Task requirements:
Replace each "Achtung" with "Warnung" in the text of the material below and reproduce the rest unchanged, leaving out the pictures.

Exercise materials:
------------

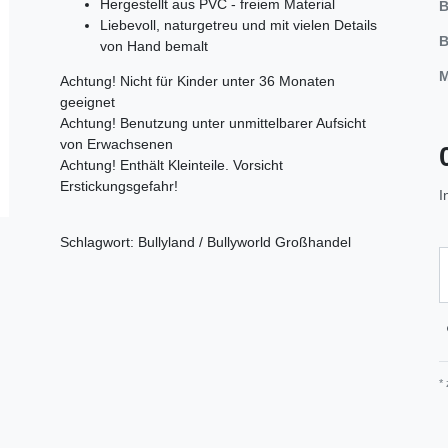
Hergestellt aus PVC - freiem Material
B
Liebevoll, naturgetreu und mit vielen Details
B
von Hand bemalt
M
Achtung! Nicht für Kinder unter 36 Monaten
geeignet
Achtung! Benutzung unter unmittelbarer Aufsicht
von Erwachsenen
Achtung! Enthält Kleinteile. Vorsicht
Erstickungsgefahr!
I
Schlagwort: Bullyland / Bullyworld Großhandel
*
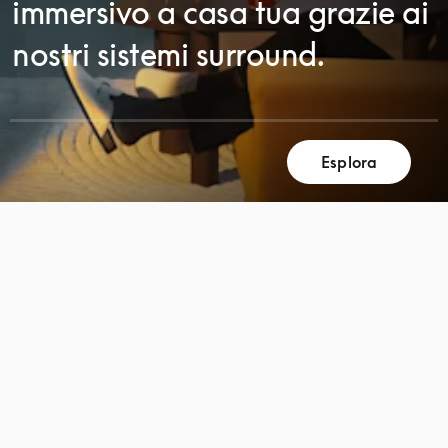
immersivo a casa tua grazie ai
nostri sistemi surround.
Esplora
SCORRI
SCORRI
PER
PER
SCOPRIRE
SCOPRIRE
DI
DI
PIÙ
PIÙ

------------

Exercise result:
Hergestellt aus PVC - freiem Material
B
Liebevoll, naturgetreu und mit vielen Details
B
von Hand bemalt
M
Warnung! Nicht für Kinder unter 36 Monaten
geeignet
Warnung! Benutzung unter unmittelbarer Aufsicht
von Erwachsenen
Warnung! Enthält Kleinteile. Vorsicht
Erstickungsgefahr!
I
Schlagwort: Bullyland / Bullyworld Großhandel
*
immersivo a casa tua grazie ai
nostri sistemi surround.
Esplora
SCORRI
SCORRI
PER
PER
SCOPRIRE
SCOPRIRE
DI
DI
PIÙ
PIÙ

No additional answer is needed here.